Since the first experiment, we have made several more, including Lemon verbena and Elderberry and ginger using the yeast from the first batch. Our next run was with rosehips and for this one, we doubled the amount of honey which gave a sweeter batch and a higher alcohol content (about 15%) since we left it to ferment for about 6 weeks.

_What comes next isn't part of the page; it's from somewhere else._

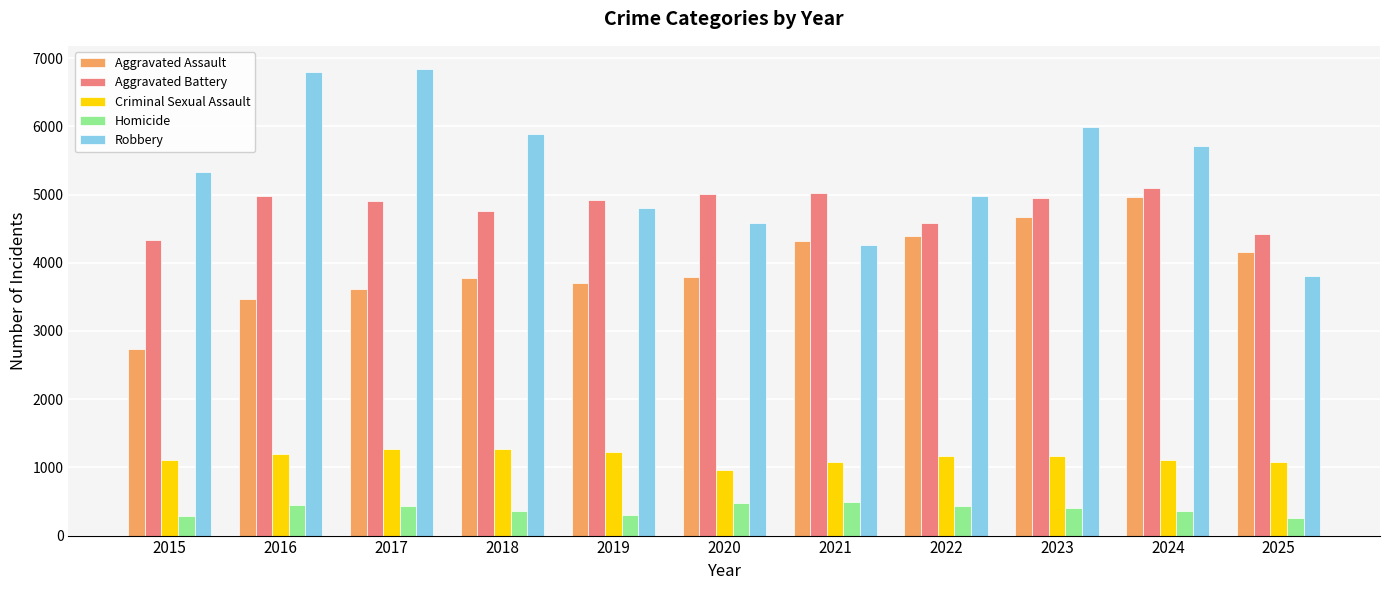

Are the bars grouped side by side (vs. stacked)?

Yes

We have done a run of rose petal and cardamom combined, with the higher honey content; this was rather drier but the flavour has a nice balance to it. The resultant meads or metheglins are matured in the ‘cellar’, or rather a cool press in the lobby. For a metheglin, one can use either hot or cold infusion. I have only tried the hot method.

 

 

 

Hot and cold infusion methods explained:

The cold infusion method means just adding whatever herb you fancy to mead while it ferments. The hot infusion method requires making an infusion or decoction of your chosen plants. This is then left to cool, before mixing with the honey and fermenting as above. Always strain out any residual plant matter before bottling.

We have tried a wide range of plant infusions including meadowsweet, sweet cicely, angelica, rose petals and vanilla, rose petals alone, sour cherries, hibiscus leaves, bitter herb combination (burdock, dandelion root, gentian, elecampane, rosemary and cardamom), pine needles, elderberry, elderflower and hawthorn flowers, rosehips. And we have tried one with maple syrup rather than honey.

We have plans to try many more. We have found that the meads are wonderfully therapeutic- cherry mead for sleep, Angelica for digestion, bitter combo for toning the liver and gut-brain, rose for calming, rosehip or pine for coughs, elderberry for flu and we look forward to furthering explorations.